BEGIN

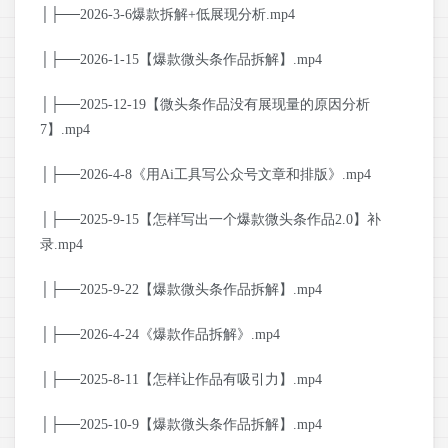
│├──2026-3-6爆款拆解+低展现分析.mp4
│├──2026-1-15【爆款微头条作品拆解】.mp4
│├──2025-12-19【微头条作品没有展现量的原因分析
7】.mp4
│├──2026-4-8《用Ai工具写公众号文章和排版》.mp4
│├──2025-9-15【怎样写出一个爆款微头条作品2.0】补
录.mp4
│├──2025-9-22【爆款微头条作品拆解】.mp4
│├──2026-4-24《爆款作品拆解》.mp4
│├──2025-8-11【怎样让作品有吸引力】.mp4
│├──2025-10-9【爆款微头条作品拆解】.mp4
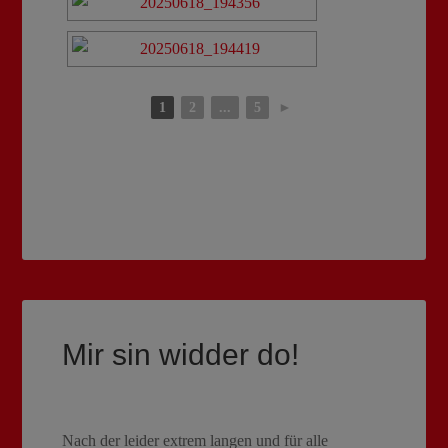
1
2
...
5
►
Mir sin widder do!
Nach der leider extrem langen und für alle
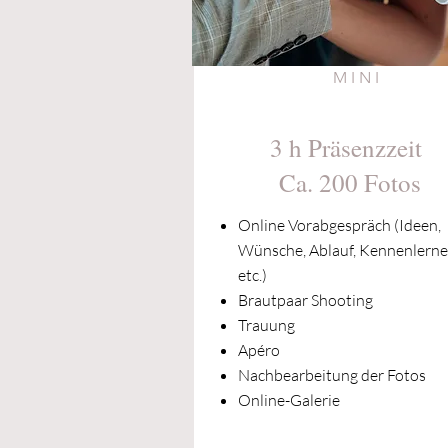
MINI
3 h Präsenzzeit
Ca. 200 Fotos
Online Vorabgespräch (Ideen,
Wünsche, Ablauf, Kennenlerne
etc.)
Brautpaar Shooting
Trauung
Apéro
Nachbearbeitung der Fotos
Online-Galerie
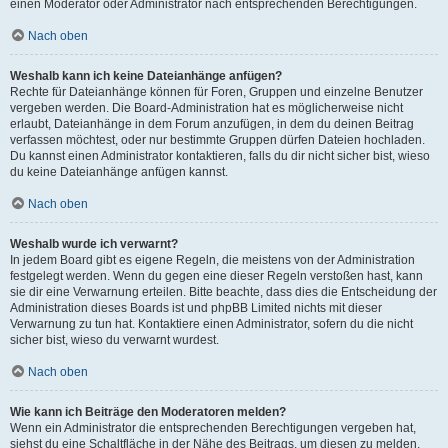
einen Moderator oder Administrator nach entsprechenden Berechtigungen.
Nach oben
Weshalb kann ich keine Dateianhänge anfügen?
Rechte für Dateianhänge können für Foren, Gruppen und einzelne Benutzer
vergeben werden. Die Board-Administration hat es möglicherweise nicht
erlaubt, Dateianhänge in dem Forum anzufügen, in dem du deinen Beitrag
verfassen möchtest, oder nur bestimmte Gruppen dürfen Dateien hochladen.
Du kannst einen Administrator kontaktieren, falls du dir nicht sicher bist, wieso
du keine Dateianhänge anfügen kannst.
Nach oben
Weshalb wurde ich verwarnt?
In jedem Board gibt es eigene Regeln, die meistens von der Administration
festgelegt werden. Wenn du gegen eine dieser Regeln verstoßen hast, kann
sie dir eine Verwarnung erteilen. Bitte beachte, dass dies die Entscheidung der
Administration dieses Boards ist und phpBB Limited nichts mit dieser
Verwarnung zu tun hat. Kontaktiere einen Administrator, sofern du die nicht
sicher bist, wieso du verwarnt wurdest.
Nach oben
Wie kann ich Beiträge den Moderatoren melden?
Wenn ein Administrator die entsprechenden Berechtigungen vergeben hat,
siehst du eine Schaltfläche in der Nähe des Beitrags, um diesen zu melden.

END
BEGIN

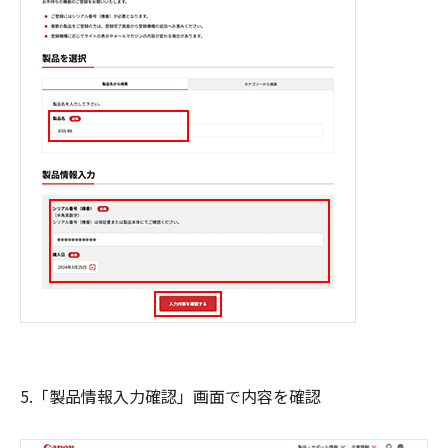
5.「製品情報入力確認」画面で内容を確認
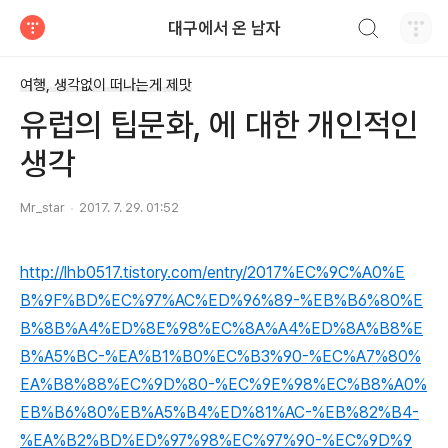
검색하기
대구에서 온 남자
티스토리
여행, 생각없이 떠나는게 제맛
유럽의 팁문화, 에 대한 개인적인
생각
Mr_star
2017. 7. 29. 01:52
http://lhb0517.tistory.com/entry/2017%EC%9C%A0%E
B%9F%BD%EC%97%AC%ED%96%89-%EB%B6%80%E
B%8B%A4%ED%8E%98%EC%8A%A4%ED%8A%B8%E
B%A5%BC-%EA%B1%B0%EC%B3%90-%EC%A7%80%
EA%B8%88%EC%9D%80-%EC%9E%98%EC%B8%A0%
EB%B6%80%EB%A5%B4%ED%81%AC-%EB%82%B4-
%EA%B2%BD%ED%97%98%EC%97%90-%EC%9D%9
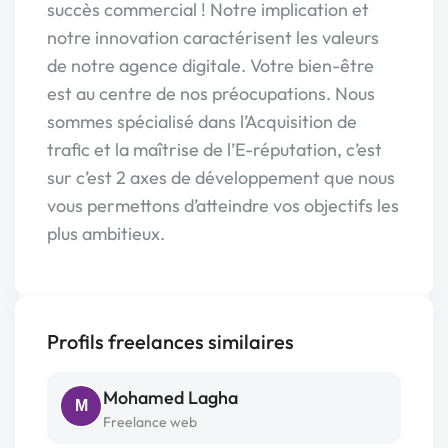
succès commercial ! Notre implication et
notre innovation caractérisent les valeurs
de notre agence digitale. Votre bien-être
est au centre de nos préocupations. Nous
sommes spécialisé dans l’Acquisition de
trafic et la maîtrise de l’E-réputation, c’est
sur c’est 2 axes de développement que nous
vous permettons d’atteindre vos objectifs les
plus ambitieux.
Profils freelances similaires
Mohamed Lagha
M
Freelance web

END

> **Problem requirements**:
Among the entries above, take the line with "3 h Präsenzzeit", the line with "Rechte für Dateianhänge", and all the lines between them, and restate them word for word without pictures.

> **Result of this task**:
3 h Präsenzzeit
Ca. 200 Fotos
Online Vorabgespräch (Ideen,
Wünsche, Ablauf, Kennenlerne
etc.)
Brautpaar Shooting
Trauung
Apéro
Nachbearbeitung der Fotos
Online-Galerie
einen Moderator oder Administrator nach entsprechenden Berechtigungen.
Nach oben
Weshalb kann ich keine Dateianhänge anfügen?
Rechte für Dateianhänge können für Foren, Gruppen und einzelne Benutzer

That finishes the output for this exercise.